Tasks to perform:
• 1. According to the ElasticSearch article, how many people make up Engagor's technical staff?
• 2. Return the passage of the ElasticSearch article that opens with the words containing "We’re based in" and closes with "it … ElasticSearch.".
• 3. Supply the next part of the ElasticSearch article, picking up after its final line.

Article:
========================

Introduction to ElasticSearch

This article is a conference-talk-turned-blog-post. I’ve given talks on this subject at both the phpBenelux user group (March 2013) and during the DamnData event (October 2013). Head over here if you prefer slides or video.

Scope

This blog post is an introduction to some of the basic concepts of using ElasticSearch in a web application. It uses examples and lessons learned from working on the social media tool Engagor over the course of the last two years.
ElasticSearch is marketed as a flexible and powerful open source, distributed real-time search and analytics engine for the cloud.
The application we’ve developed is mainly built in php, but since this post will detail the HTTP REST interface of ElasticSearch, implementation language is irrelevant. We’ll also touch briefly on a few other, related technologies.
I’m presenting a real use case that showcases most of the main features of ElasticSearch, so please bear with me while I explain a few things about our product and our company.

About Engagor

Screenshots used throughout this blog post are from a tool called Engagor, which is a social media monitoring and management application for real time customer analysis and engagement on Twitter, Facebook, Instagram and other social platforms.
We’re based in Gent (Belgium) and have recently opened an office in San Francisco and our team consists of 30 people, with a technical staff of 10.
From a technical point of view you can picture Engagor as a huge database of social messages (tweets, Facebook comments, blog posts, Instagram photos, Foursquare check-ins, etc.; whatever keyword combination or social profiles our users set up to monitor and/or manage). We show several types of graphs (from volume per day, over geographic distributions, to author demographics) in a section called Insights and offer our clients several advanced search and workflow tools (assignments, tagging, real-time collaboration tools) in a section called Inbox to work with the monitored data.
All of this is powered by … wait for it … ElasticSearch.

What can I do with ElasticSearch?

========================

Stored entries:
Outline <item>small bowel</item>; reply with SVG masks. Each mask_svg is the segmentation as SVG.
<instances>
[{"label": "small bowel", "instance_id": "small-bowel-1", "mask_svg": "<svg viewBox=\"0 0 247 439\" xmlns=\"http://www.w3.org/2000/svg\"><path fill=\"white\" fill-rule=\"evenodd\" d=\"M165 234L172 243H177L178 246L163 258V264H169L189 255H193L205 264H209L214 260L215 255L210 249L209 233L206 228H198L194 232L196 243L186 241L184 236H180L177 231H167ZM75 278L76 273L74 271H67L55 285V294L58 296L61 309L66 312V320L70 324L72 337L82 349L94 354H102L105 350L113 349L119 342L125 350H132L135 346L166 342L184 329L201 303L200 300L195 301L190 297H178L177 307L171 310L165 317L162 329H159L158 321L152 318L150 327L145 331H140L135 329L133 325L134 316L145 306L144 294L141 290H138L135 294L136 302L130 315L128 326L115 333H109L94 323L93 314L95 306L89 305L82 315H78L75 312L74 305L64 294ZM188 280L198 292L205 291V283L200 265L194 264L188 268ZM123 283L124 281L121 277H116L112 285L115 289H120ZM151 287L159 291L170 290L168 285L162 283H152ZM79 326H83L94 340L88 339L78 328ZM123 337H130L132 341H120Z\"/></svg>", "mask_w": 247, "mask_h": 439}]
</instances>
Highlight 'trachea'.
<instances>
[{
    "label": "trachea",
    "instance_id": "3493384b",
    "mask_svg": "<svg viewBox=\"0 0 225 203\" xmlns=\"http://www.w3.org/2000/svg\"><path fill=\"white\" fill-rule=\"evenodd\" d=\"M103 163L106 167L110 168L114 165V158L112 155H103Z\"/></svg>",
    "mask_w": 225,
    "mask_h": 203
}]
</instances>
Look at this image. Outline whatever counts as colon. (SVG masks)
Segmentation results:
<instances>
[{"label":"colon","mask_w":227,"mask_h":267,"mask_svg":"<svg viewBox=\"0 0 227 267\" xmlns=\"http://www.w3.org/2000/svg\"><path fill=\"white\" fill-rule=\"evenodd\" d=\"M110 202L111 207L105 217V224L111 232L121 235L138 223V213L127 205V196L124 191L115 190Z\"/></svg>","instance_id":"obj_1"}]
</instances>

========================

Responses:
• 1. Ten.

• 2.
We’re based in Gent (Belgium) and have recently opened an office in San Francisco and our team consists of 30 people, with a technical staff of 10.
From a technical point of view you can picture Engagor as a huge database of social messages (tweets, Facebook comments, blog posts, Instagram photos, Foursquare check-ins, etc.; whatever keyword combination or social profiles our users set up to monitor and/or manage). We show several types of graphs (from volume per day, over geographic distributions, to author demographics) in a section called Insights and offer our clients several advanced search and workflow tools (assignments, tagging, real-time collaboration tools) in a section called Inbox to work with the monitored data.
All of this is powered by … wait for it … ElasticSearch.

• 3.
Instead of immediately diving into the technical details, I’ll start with showing you one of the coolest things we’ve built with ElasticSearch so far.

One of the things are clients use Engagor for, is social customer service. Often our users are dedicated social media teams managing the Twitter, Facebook a.o. accounts of bigger consumer facing brands. Webcare consists of assigning messages to other team members with the right skills, adding metadata like tags for easier classification, and replying to the customer.
Below is a screenshot from Engagor where you see the amount of incoming messages per day for a certain client, and how often and how fast they have been replied to.



  • The dataset for these graphs is about 40k social messages, with a date range of 28 days.
  • The purple bars in the graph on top are “average response times per day”; showing how fast social mentions in the dataset are being replied to.
  • The graphs at the bottom show similar data (response times), but now grouped per day-of-the-week and hour-of-the-day; both during and outside business hours.

Our clients use this dashboard to evaluate performance of the customer support they deliver eg. through Twitter & Facebook.

The screenshot below shows a similar graph, but now with data from 3 months (adding up to 140k messages), and some KPI’s thrown in for good measure (above the graph), plus breakdowns on team members (the tables at the bottom).
On this graph you can see that the response time of this account has considerably improved over time.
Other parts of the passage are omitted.